Eine ähnliche Umkehr der Logik gelang bei der Technologie: bei der Elektromobilität mit neuen Eisenbahnen und Elektrobussen (der Freitag 12/2019), bei der Plattform-Ökonomie mit Handelskonzernen wie Alibaba. Für die modernste digitale Netzwerktechnologie der vierten und fünften Generation (4G und 5G) steht vor allem Huawei: wohl nicht nur besser als die Konkurrenz von Nokia und Ericsson, sondern auch billiger. Aufgrund des riesigen Marktes mit 1,4 Milliarden Einwohnern, der wachsenden Kaufkraft aller sozialen Schichten und dem im Vergleich zum Westen ungleich höheren Einsatz von Mitteln für Forschung und Entwicklung konnte China eine Dynamik entwickeln, die der Westen es nicht schaffen kann. Seit 2012 ermitteln die USA gegen Huawei und den Netzwerkausrüster ZTE. Deshalb setzen chinesische Unternehmen verstärkt auf eigene Entwicklung für Betriebssysteme, für hochkomplexe Prozessoren und eigene Standards. Mit „Made in China 2025“ von 2015 hat die Staatsführung diese Entwicklung konzeptionell verstärkt.

Die in Gewinnen und Aktienwertsteigerungen schwimmenden US-Konzerne haben von den jahrzehntelangen Niedriglöhnen in China profitiert. Die Umkehr dieser Logik bekamen sie nicht mit. Huaweis 5G-Technologie und der Fortschritt der Neuen Seidenstraße haben die Oberen in Washington und Brüssel jetzt aus ihrem selbstgewissen Schlaf geholt.
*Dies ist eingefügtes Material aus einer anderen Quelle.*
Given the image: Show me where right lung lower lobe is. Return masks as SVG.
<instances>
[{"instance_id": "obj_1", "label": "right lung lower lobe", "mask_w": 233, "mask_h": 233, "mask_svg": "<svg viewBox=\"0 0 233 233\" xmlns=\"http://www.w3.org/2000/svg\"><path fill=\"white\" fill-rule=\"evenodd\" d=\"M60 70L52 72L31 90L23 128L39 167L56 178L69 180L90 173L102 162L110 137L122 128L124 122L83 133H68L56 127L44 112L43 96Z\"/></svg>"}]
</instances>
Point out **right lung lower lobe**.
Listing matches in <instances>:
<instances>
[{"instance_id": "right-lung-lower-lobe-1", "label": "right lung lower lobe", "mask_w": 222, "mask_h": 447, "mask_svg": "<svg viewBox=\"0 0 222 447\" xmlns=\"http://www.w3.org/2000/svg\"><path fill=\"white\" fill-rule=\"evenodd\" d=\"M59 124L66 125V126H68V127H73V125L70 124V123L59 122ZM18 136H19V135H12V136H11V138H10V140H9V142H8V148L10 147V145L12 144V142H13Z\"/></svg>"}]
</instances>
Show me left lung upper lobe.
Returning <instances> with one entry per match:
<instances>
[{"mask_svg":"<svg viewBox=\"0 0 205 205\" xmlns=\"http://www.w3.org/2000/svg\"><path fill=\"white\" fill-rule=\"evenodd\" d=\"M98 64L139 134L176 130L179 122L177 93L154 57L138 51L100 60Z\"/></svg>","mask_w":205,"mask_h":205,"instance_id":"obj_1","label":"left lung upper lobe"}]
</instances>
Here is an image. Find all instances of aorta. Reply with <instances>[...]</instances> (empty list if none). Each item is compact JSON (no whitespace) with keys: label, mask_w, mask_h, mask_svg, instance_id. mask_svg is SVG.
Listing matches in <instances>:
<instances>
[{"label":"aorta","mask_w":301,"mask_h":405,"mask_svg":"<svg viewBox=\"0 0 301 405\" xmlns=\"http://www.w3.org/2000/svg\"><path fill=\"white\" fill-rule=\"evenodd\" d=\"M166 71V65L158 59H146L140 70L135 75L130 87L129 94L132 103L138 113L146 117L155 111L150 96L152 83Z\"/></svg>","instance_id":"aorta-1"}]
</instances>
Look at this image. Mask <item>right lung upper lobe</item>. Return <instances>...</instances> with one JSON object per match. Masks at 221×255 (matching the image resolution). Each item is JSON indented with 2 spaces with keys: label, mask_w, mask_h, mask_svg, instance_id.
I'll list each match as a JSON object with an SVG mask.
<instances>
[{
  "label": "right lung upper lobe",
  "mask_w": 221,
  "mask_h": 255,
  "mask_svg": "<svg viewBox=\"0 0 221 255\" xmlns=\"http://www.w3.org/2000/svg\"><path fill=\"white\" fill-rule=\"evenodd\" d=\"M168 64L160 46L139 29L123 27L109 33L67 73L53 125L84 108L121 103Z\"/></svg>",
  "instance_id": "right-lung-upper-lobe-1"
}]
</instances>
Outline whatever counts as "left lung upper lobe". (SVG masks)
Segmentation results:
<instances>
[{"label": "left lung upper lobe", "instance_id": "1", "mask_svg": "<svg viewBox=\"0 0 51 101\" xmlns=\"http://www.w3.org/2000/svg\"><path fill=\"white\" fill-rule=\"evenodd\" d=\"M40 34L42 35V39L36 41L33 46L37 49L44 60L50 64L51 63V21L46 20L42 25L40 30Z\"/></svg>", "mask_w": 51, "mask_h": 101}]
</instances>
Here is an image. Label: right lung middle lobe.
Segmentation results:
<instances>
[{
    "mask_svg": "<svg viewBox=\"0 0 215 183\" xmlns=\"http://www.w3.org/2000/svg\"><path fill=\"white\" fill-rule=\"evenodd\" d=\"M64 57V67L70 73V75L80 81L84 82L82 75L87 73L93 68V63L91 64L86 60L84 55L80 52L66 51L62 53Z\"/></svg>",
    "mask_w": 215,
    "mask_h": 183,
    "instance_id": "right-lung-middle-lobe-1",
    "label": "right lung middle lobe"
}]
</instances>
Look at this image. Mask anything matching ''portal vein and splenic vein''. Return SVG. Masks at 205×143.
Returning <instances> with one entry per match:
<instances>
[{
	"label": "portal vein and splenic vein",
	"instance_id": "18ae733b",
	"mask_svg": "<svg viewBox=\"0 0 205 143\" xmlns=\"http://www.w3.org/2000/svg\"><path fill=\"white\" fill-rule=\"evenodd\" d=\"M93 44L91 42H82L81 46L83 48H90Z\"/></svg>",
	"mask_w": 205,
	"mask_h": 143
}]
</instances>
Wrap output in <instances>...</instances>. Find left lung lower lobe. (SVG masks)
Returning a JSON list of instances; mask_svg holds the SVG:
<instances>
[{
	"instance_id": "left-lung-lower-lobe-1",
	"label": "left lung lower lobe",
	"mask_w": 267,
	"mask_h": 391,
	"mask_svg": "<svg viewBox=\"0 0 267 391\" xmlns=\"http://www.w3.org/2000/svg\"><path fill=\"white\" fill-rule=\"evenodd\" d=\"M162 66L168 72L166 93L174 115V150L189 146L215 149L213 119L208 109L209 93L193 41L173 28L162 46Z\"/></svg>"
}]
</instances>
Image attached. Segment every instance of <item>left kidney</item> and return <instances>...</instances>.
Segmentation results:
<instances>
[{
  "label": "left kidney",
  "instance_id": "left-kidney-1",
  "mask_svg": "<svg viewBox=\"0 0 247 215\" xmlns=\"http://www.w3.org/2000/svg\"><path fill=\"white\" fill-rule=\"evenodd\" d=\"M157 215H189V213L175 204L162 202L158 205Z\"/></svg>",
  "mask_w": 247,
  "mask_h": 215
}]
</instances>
Wenn Trump nun chinesischer Technologie verbannen will, stößt sich dies an den Realitäten, die von den USA lange mit befördert wurden.

China ist nicht Iran

US-Konzerne verdienen an ausgelagerter Produktion und Verkäufen in China selbst – und durch den massenhaften Verkauf von Chips, Komponenten und Software an chinesische Firmen. Selbst das US-Militär kommt nicht ohne Komponenten aus der Volksrepublik aus. Der Vermögensverwalter Blackrock hat 2018 endlich eine Lizenz für die Volksrepublik bekommen. Auf der Gegenseite ist es ähnlich: Das Erfolgs-Smartphone Huaweis ist abhängig von Komponenten aus den USA und Südkorea, Japan, Taiwan oder auch Deutschland.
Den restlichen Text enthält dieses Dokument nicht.